Эрагон, скрипнув зубами, заставил себя встать: каждое движение болью отзывалось во всем теле. Он взобрался Сапфире на спину, что заняло у него в два раза больше времени, чем обычно, и она вдруг снова заговорила:

«Эрагон… спасибо тебе, что пришел! Я знаю, чем ты рисковал со своей больной спиной».

Он погладил ее по плечу.

«Мы же с тобой единое целое, как я мог оставить тебя?»

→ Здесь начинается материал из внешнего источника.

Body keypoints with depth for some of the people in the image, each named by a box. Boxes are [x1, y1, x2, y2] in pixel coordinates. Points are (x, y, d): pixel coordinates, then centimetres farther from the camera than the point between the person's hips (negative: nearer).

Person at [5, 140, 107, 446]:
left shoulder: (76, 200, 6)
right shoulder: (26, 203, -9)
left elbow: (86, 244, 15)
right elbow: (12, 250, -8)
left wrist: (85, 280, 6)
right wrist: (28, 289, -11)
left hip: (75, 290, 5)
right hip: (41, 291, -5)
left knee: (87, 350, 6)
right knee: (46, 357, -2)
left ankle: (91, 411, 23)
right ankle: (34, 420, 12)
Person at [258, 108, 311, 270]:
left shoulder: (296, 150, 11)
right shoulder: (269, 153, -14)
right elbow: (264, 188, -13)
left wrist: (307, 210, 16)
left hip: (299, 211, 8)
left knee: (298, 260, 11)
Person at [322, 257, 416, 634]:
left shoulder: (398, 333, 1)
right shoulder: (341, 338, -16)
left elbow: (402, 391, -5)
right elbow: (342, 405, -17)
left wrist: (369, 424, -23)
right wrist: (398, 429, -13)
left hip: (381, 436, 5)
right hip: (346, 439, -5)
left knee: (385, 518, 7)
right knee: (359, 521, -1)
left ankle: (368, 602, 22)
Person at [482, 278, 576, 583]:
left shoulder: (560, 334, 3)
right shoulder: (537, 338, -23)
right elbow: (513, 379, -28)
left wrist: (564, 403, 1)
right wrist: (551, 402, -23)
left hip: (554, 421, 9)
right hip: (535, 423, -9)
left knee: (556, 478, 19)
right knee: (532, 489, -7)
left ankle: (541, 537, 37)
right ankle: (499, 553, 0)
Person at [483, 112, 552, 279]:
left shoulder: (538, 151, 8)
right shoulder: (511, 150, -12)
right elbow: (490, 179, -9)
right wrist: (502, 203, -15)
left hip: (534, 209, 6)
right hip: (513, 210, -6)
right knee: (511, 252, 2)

«Да, мы с тобой единое целое», — эхом откликнулась Сапфира.

ДАР ДРАКОНОВ

Дни, предшествовавшие празднику Агэти Блёдрен, были самыми лучшими и одновременно самыми скверными в жизни Эрагона. У него сильно болела спина, и это, естественно, сказывалось и на его самочувствии в целом, и на выносливости, и на состоянии духа — он постоянно чувствовал себя подавленным. А вот его отношения с Сапфирой никогда еще не были столь близкими. Они больше не прерывали мысленную связь и старались как можно больше бывать вместе. Их дом на дереве часто посещала Арья, а потом они бродили по Эллесмере. Однако теперь Арья уже никогда не приходила одна — всегда приводила с собой либо Орика, либо кошку-оборотня по имени Мод.

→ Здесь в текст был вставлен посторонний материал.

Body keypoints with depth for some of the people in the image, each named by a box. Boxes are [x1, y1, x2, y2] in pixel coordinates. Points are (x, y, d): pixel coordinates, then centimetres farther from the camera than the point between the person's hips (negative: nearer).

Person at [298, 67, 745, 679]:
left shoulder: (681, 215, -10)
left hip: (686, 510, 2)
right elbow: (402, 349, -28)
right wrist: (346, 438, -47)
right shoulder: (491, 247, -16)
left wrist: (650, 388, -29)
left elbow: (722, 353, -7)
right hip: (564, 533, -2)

Во время этих прогулок Арья знакомила Эрагона и Сапфиру с эльфами, занимавшими достаточно заметное положение в обществе, — знаменитыми воинами, поэтами, художниками. Она водила их на концерты, которые устраивались прямо на поляне под раскидистыми соснами; она показала им немало скрытых чудес Эллесмеры.

Эрагон часто и помногу с ней беседовал. Он рассказал ей о своем детстве в долине Паланкар, о Роране, о Гэрроу и его жене Мэриэн, о мяснике Слоане и о других жителях Карвахолла, о своей любви к горам, о дивных сполохах северного сияния, что озаряет по ночам зимнее небо. Он рассказал ей, как однажды в дубильный чан Гедрика прыгнула лисица, которую пришлось выуживать с помощью сети. Он рассказал ей, какую радость испытывал каждый раз, когда сеял, пропалывал и удобрял поля, а потом видел, как в результате его трудов над землей поднимаются нежные зеленые ростки. И это его чувство Арья, в отличие от многих, могла понять и оценить по достоинству.

И она тоже поведала Эрагону кое-какие подробности своей жизни. Он узнал немного о детстве Арьи и ее семье, о ее друзьях и о жизни у варденов. О годах, проведенных среди них, она рассказывала особенно охотно. Она с удовольствием описывала сражения, в которых принимала участие; договоры, которые помогала заключать; споры с гномами, а также многие важные события, свидетельницей или участницей которых стала во время своей миссии.

Общаясь с нею и Сапфирой, Эрагон обрел даже некоторое спокойствие духа, к сожалению, правда, лишь поверхностное, способное в любой момент исчезнуть. Тут даже само время работало против него: Арья со дня на день должна была покинуть Дю Вельденварден — сразу после празднования Агэти Блёдрен. А потому Эрагон особенно ценил часы, проведенные с нею, и страшился ее приближающегося отъезда.

Весь город между тем охватила подготовка к празднику. Эрагон никогда еще не видел эльфов столь возбужденными и деловитыми. Они развешивали на деревьях разноцветные светильники и флажки — особенно много их было вокруг дерева Меноа; а на конце каждой его ветви висел фонарик, похожий на сверкающую каплю росы. Все полянки в лесу приобрели праздничный вид, украсившись свежими яркими цветами. Эрагон теперь особенно часто слышал, как вечерами эльфы поют цветам и деревьям, чтобы те цвели особенно красиво.